As my chagrinned audience of students and faculty squirmed, I judged that neither of these Reformations was likely to happen, certainly not both of them, and we’d all better get used to the difficult times that are coming. It was a spectacularly inappropriate talk for the audience I was addressing, mainly young students waiting to be inspired to rally and do good work for a noble cause. My bad. The analysis and the content of the talk, alas, were right on, as last week’s data from Mauna Loa indicate.
Our worldwide inability to stem the human contributions toward climate change will have serious consequences. Although islands, Africa, the Middle East, and south Asia will be the hardest hit, even middle-latitude countries like China and the United States will experience severe consequences, particularly the relentless migration of hordes of starving people from famine-struck areas along the equator.
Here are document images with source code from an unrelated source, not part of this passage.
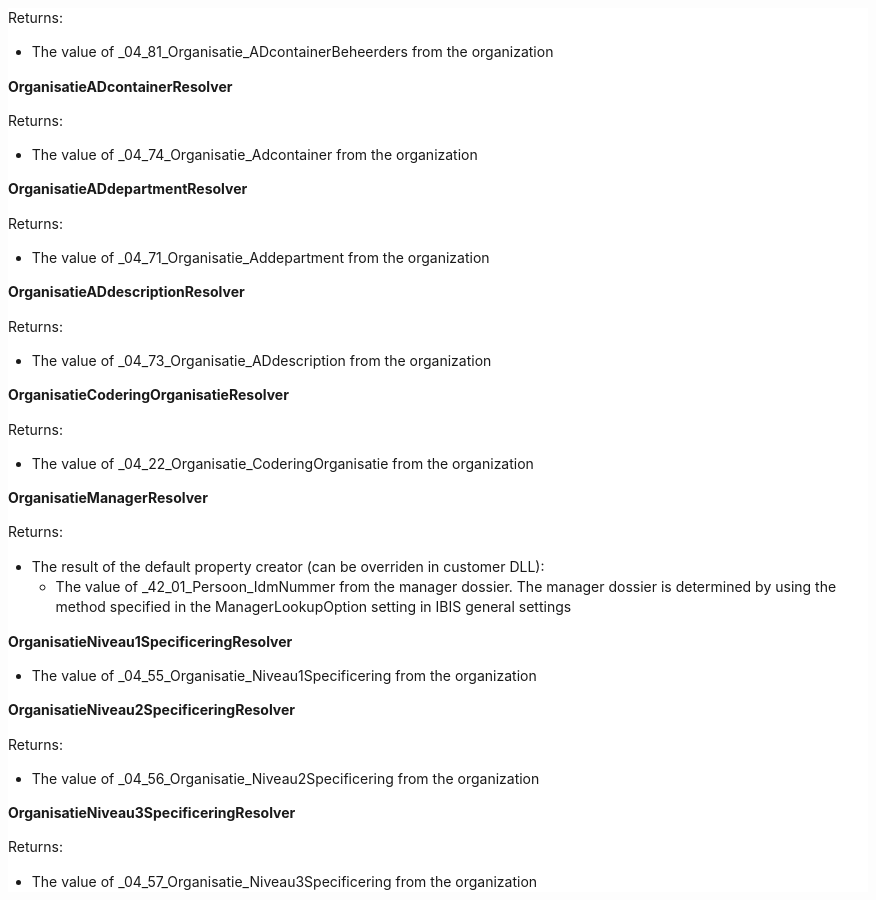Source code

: Returns:

-   The value of \_04\_81\_Organisatie\_ADcontainerBeheerders from the
    organization

**OrganisatieADcontainerResolver**

Returns:

-   The value of \_04\_74\_Organisatie\_Adcontainer from the
    organization

**OrganisatieADdepartmentResolver**

Returns:

-   The value of \_04\_71\_Organisatie\_Addepartment from the
    organization

**OrganisatieADdescriptionResolver**

Returns:

-   The value of \_04\_73\_Organisatie\_ADdescription from the
    organization

**OrganisatieCoderingOrganisatieResolver**

Returns:

-   The value of \_04\_22\_Organisatie\_CoderingOrganisatie from the
    organization

**OrganisatieManagerResolver**

Returns:

-   The result of the default property creator (can be overriden in
    customer DLL):
    -   The value of \_42\_01\_Persoon\_IdmNummer from the manager
        dossier. The manager dossier is determined by using the method
        specified in the ManagerLookupOption setting in IBIS general
        settings

**OrganisatieNiveau1SpecificeringResolver**

-   The value of \_04\_55\_Organisatie\_Niveau1Specificering from the
    organization

**OrganisatieNiveau2SpecificeringResolver**

Returns:

-   The value of \_04\_56\_Organisatie\_Niveau2Specificering from the
    organization

**OrganisatieNiveau3SpecificeringResolver**

Returns:

-   The value of \_04\_57\_Organisatie\_Niveau3Specificering from the
    organization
We will already have our hands full trying to balance diminishing funds with decisions as to how much coastline of what cities to save from salt-water inundation of rising sea levels. And those funds will be strained by having to import wheat and corn from the new bread-baskets of the world—no longer Iowa and Kansas but now Canada and Russia.
Well. The next two centuries will be extraordinarily challenging for humans, even those of us favored to reside in currently-rich nations such as America. Without glossing over those coming challenges, the perspective of deep-environmentalism and Taoism remind us to remember the long view and the short view.
The long view is that this is not the first catastrophe to hit the planet. Long before humans appeared a mere quarter-million years ago, the planet went through catastrophes and life emerged on the other side, regrouped, and kept on going. In the Permian-Triassic event 250 million years ago, known as The Great Dying, about 90% of living things on the planet went extinct. In the end-of-Cretaceous rain of asteroids upon the planet 65 million years ago, all the dominant dinosaur life-forms went extinct, but afterwards the dinosaur-oppressed mammals emerged and began to radiate into new forms to fill all those empty niches.
University of Chicago researchers Jack Sepkoski and David Raup have charted extinction rates beyond the normal background rates, and see distinct extinction events every 26 million years on average. We’re clearly in the midst of another such event, this one anthropogenic in origin. Life on the planet has emerged after each of these; it will after this one, also.
The short view is that the fundamental human experiences of birth, growth, raising a family, and struggling with the hand you've been dealt, won’t change. Yes, it will be considerably more challenging to live for the next several centuries of humanity. But we’ll still see the sun rise to a new day each morning, we’ll still be swimming in creeks and oceans, sunshine will filter through tree leaves, and the stars will continue to shine above us in the night sky. We’ll figure out how we fit into things as we grow into adulthood. We’ll mate and watch our own children grow, with all the ancient joys and sorrows associated with that. We’ll grow old ourselves, try to maintain our perspective and our grace as our own strength wanes and our sight diminishes. And we’ll go into the final darkness with what dignity and joy we can muster. As always. As William Faulkner said of Dilsey’s family in The Sound and the Fury: “They endured.”